» EXERCISE BRIEF:
The complete listing goes into the output exactly, without its pictures.

» DATASET RECORDS:
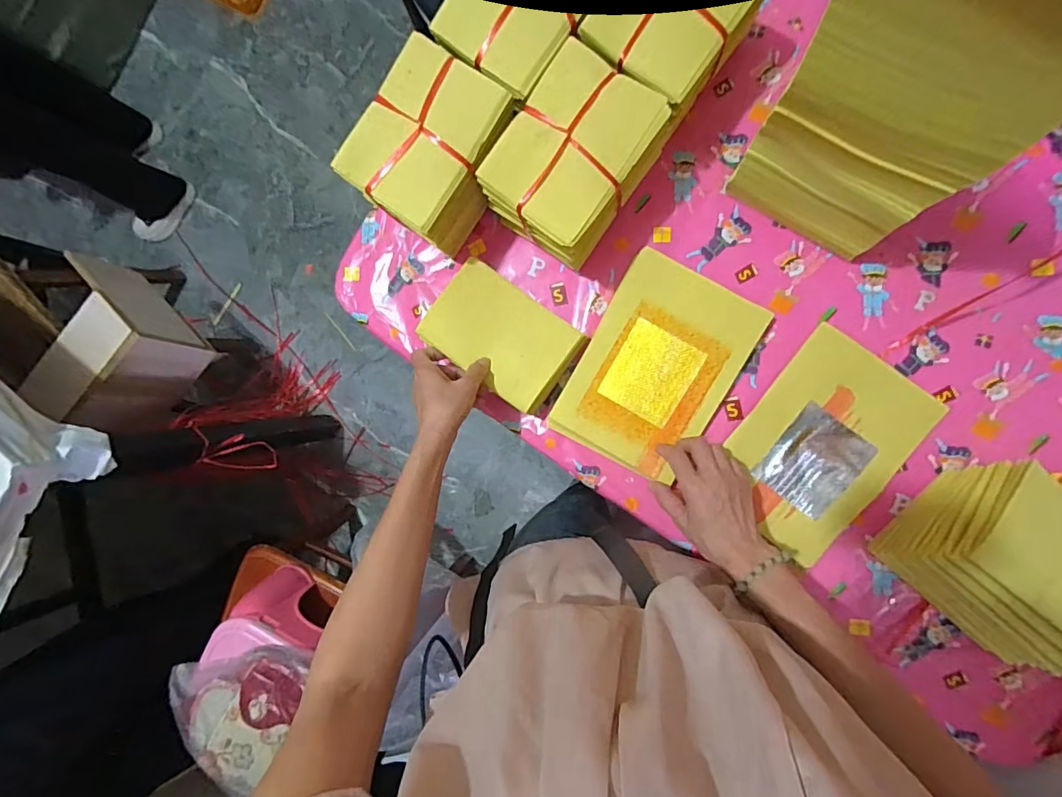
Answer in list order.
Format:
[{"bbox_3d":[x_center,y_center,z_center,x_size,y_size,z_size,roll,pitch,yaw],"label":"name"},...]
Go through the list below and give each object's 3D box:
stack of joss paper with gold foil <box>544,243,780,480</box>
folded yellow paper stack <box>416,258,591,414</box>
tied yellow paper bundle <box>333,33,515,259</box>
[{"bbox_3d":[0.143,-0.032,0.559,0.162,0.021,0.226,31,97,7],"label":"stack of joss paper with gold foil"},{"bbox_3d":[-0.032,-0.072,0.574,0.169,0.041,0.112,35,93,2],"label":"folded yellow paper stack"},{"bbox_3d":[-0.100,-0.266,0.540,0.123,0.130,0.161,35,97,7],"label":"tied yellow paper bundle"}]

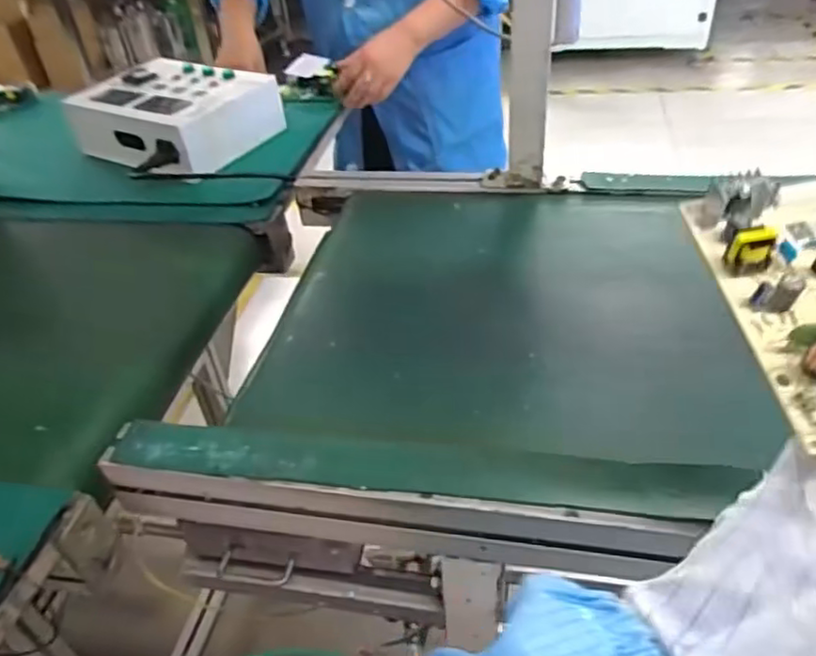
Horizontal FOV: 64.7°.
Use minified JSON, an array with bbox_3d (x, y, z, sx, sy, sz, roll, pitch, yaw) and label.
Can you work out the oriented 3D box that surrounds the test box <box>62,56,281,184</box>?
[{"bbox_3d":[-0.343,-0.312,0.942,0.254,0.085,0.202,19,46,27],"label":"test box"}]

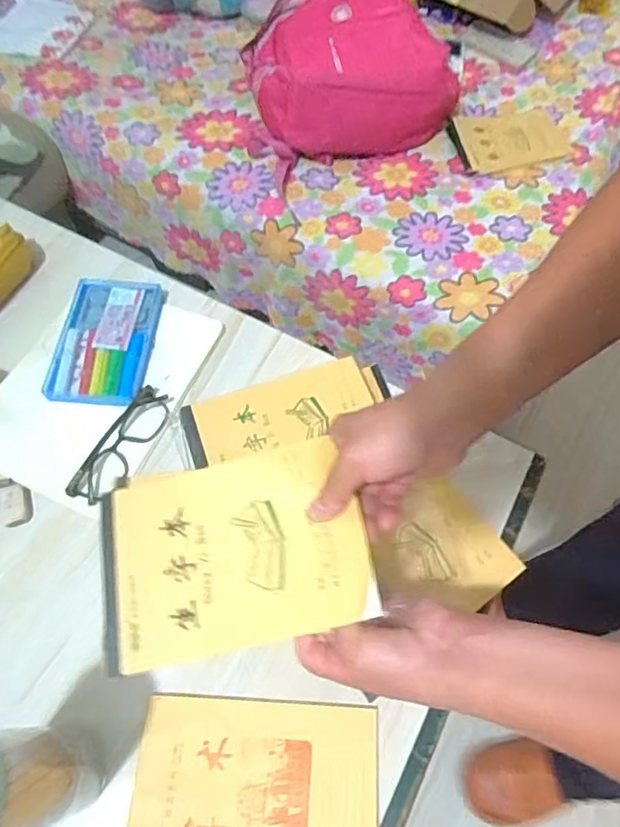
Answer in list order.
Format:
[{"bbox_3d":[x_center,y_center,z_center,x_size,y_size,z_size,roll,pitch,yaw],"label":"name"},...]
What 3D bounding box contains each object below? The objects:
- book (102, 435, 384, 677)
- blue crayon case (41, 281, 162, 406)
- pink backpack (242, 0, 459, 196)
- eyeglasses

» WORKED SOLUTION:
Answer in list order.
Format:
[{"bbox_3d":[x_center,y_center,z_center,x_size,y_size,z_size,roll,pitch,yaw],"label":"name"},...]
Go through the list below and give each object's 3D box:
stack of joss paper with gold foil <box>544,243,780,480</box>
folded yellow paper stack <box>416,258,591,414</box>
tied yellow paper bundle <box>333,33,515,259</box>
[{"bbox_3d":[0.143,-0.032,0.559,0.162,0.021,0.226,31,97,7],"label":"stack of joss paper with gold foil"},{"bbox_3d":[-0.032,-0.072,0.574,0.169,0.041,0.112,35,93,2],"label":"folded yellow paper stack"},{"bbox_3d":[-0.100,-0.266,0.540,0.123,0.130,0.161,35,97,7],"label":"tied yellow paper bundle"}]

Horizontal FOV: 64.7°.
Use minified JSON, an array with bbox_3d (x, y, z, sx, sy, sz, roll, pitch, yaw) and label.
Can you work out the oriented 3D box that surrounds the test box <box>62,56,281,184</box>?
[{"bbox_3d":[-0.343,-0.312,0.942,0.254,0.085,0.202,19,46,27],"label":"test box"}]

Answer in list order.
Format:
[{"bbox_3d":[x_center,y_center,z_center,x_size,y_size,z_size,roll,pitch,yaw],"label":"name"},...]
What 3D bounding box contains each object below? The objects:
- book (102, 435, 384, 677)
- blue crayon case (41, 281, 162, 406)
- pink backpack (242, 0, 459, 196)
- eyeglasses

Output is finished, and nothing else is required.